▸ **Texto do exercício**
<<<<
Será sempre difícil definir até que ponto algumas atitudes possam ser consideradas assédio sexual, já que entre homens e mulheres parece haver alguma discordância sobre o assunto, embora a situação esteja a evoluir. Mas há realidades que são indiscutíveis e que um ambiente saudável dentro das instituições nunca permitirá, não sendo aceitáveis desculpabilizações de qualquer género. Trata-se de uma questão de respeito entre as pessoas: os papéis dentro das instituições são diferentes na responsabilidade e mesmo no poder, mas isso não deverá nunca reflectir-se em abuso pessoal, seja sexual ou qualquer outro.

Imagem retirada de:   www.economist.com

segunda-feira, 23 de outubro de 2017

Um país de luto



No dia 17 de Junho deste ano, ainda o Verão não tinha começado, ocorreu a grande tragédia de Pedrógão Grande, provocando a morte de 64 mortos, nas condições de que todos estamos recordados. Naquele dia, o Estado falhou numa das suas funções mais básicas, que é garantir a segurança dos cidadãos.

O tempo foi passando, o Verão decorreu sem incidentes de maior no que toca a incêndios, veio Outubro, o Governo como habitualmente entregou a sua proposta de Orçamento Geral de Estado para 2018 no último momento legal e a Comissão Técnica Independente entregou o seu relatório dentro do prazo estabelecido o qual, por uma vez, foi imediatamente tido como sendo de excepcional qualidade.

No que respeita aos incêndios, a proposta de OGE para 2018 pouco alterava em relação ao anterior mostrando que, apesar do sucedido em Pedrógão, os incêndios não constituíam uma prioridade governamental. Quanto relatório da CTI, o Governo informou o país que iria promover alterações na organização da prevenção e combate aos incêndios de acordo com o aí proposto. Numa completa modorra governativa, esquecia-se deliberadamente a gravidade do que no relatório se escreveu sobre as causas do sucedido em Junho. Nada na actuação do Governo indiciava que reconhecesse responsabilidades das suas estruturas de combate aos incêndios no sucedido em Pedrógão.
>>>>
▸ **Dados do exercício**
<<<<
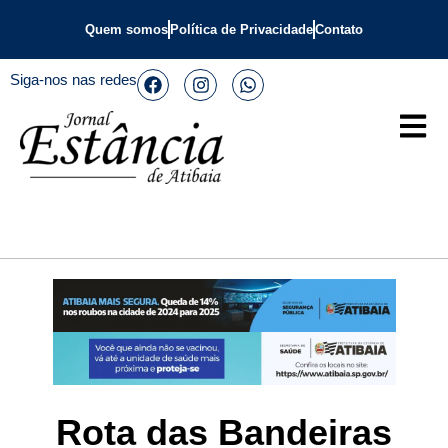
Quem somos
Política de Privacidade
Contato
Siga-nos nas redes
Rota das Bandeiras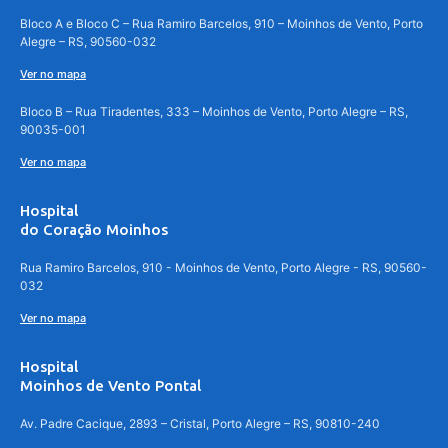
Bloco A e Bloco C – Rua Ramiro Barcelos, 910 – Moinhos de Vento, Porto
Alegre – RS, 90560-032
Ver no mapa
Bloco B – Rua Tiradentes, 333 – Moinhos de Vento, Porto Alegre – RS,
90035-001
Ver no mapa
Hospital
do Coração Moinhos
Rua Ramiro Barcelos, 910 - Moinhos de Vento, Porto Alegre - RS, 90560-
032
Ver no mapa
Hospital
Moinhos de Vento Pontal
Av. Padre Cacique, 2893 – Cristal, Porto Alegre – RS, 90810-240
>>>>
▸ **Aplicar a leitura**
• 1. Transcreva do texto sobre Pedrógão Grande tudo desde "Um país de luto" até "segurança dos cidadãos.".
• 2. Retome o texto sobre Pedrógão Grande a partir do ponto em que termina.

▸ **Resultados do exercício**
• 1.
Um país de luto



No dia 17 de Junho deste ano, ainda o Verão não tinha começado, ocorreu a grande tragédia de Pedrógão Grande, provocando a morte de 64 mortos, nas condições de que todos estamos recordados. Naquele dia, o Estado falhou numa das suas funções mais básicas, que é garantir a segurança dos cidadãos.

• 2.
Estava tudo na paz dos anjos como se costuma dizer, quando surgiu o fim de semana de 15 de Outubro. Já se tinha ultrapassado a fase crítica designada por “charlie” no que toca a incêndios e passado à fase “delta” no dia 1 de Outubro. Em consequência, os meios de combate aos fogos tinham sido drasticamente reduzidos. A definição burocrática da época de incêndios desenhada pela ANPC assim o mandava fazer. E a tragédia aconteceu. Um incêndio iniciado na Serra da Lousã encontrou as condições climatéricas óptimas para se desenvolver e quase toda a Beira ardeu, deixando novamente dezenas de pessoas mortas, centenas de casas ardidas, inúmeras fábricas destruídas, mais de duzentos mil hectares ardidos numa devastação inaudita incomparável a qualquer situação desse tipo acontecida antes.

O mais grave e mesmo aflitivo em toda esta situação é constatar que, entre 18 de Junho e 15 de Outubro nada, mas mesmo nada, foi feito para prevenir uma nova tragédia que globalmente contabiliza mais de cem mortos, pessoas que viviam entre nós e que desapareceram, vítimas da falência do Estado em todas as suas dimensões. A coberto de aguardar por um relatório o Governo ficou burocraticamente à espera que o tempo passasse e eventualmente fosse esquecido Pedrógão como um azar pontual mostrando que o Governo, no seu conjunto, não tinha aprendido nada com a tragédia de Junho.

As atitudes pessoais dos governantes durante os incêndios de Outubro, com o Primeiro Ministro à cabeça, vieram sobrepor-se à manifesta incapacidade do governo lidar com esta crise. A arrogância patenteada evidenciou a soberba e falta humildade de uma determinada classe política cujo poder ofusca a visão do país real que é Portugal.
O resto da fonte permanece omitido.